In the urban network, there is widespread acceptance of the need for streamlining and for investment and modernisation of the branches that remain. However, no indication has been given of how many branches are likely to close. One recent report suggested that anything up to 8,000 sub-post offices could close. That has subsequently been denied, but no indication has been given of how many will remain, nor of what compensation will be available to those who decide to give up their business.
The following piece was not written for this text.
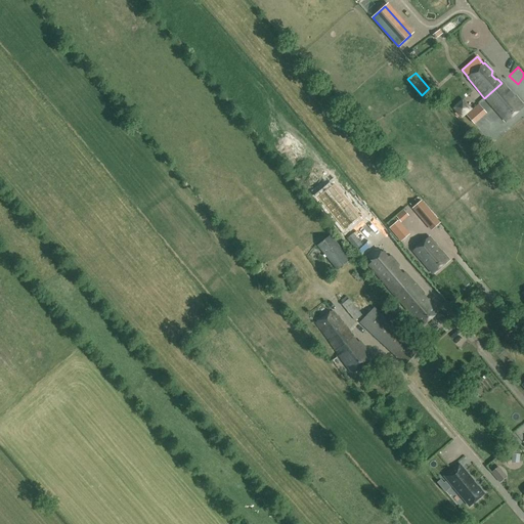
[(505,122),(523,106),(514,96),(501,83),(484,98),(505,122)]
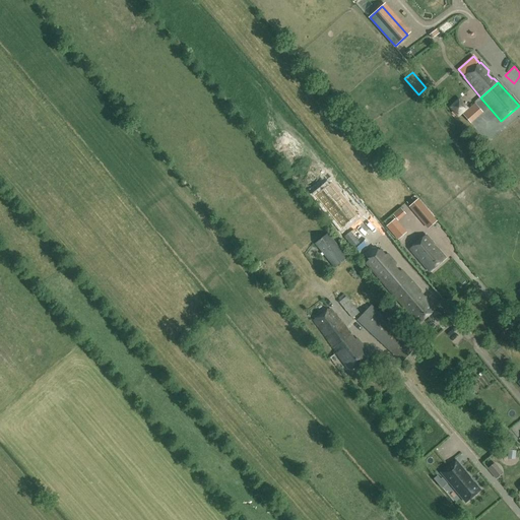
[(469,126),(483,114),(475,105),(461,116),(469,126)]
Another key way that we were told would bring new custom into sub-post offices was through the training of sub-postmasters as government general practitioners. Last year, a pilot project in Leicestershire and Rutland involved the installation of "Your Guide" terminals in more than 250 locations. I understand that the report which has been delivered to the Secretary of State said that the pilot project has been very successful. Indeed, I have no doubt that "Your Guide" will help people to access Government services and could, at the same time, provide a boost to sub-post offices. Yet since the pilot was set up, almost nothing more has been heard. Indeed, the only additional "Your Guide" terminal to be installed is the one that has just been made available in the post office in Portcullis House. Although that is an extremely welcome additional service for Members, surely the priority should be to install terminals where they are most needed—in the rural network; and to begin training sub-postmasters as quickly as possible. We are told that the Government have money available to do that so why has it not happened?

There seems little doubt that whatever new business can be won for sub-post offices will not be in time to replace the business that will be lost next year. The Government said that they will provide a subsidy to support the rural network and that money for that has been set aside. However, once again no details have been given as to how that subsidy will be determined or of the method whereby it will be paid. All we have heard are vague assurances from Ministers that everything will be all right on the day.

Time is running out. Thousands of businesses are being blighted as a result of uncertainty and gloom as to what their future holds. Unless action is taken to implement those measures, there is a real danger that many businesses will not survive.

The Post Office provides a public service, but like every public service in this country it is failing to deliver—literally, in the case of the Post Office. It is not good enough for the Government to wash their hands of the problem. They created the crisis that is affecting the Post Office and it is now up to them to say what action they propose to take to deal with it.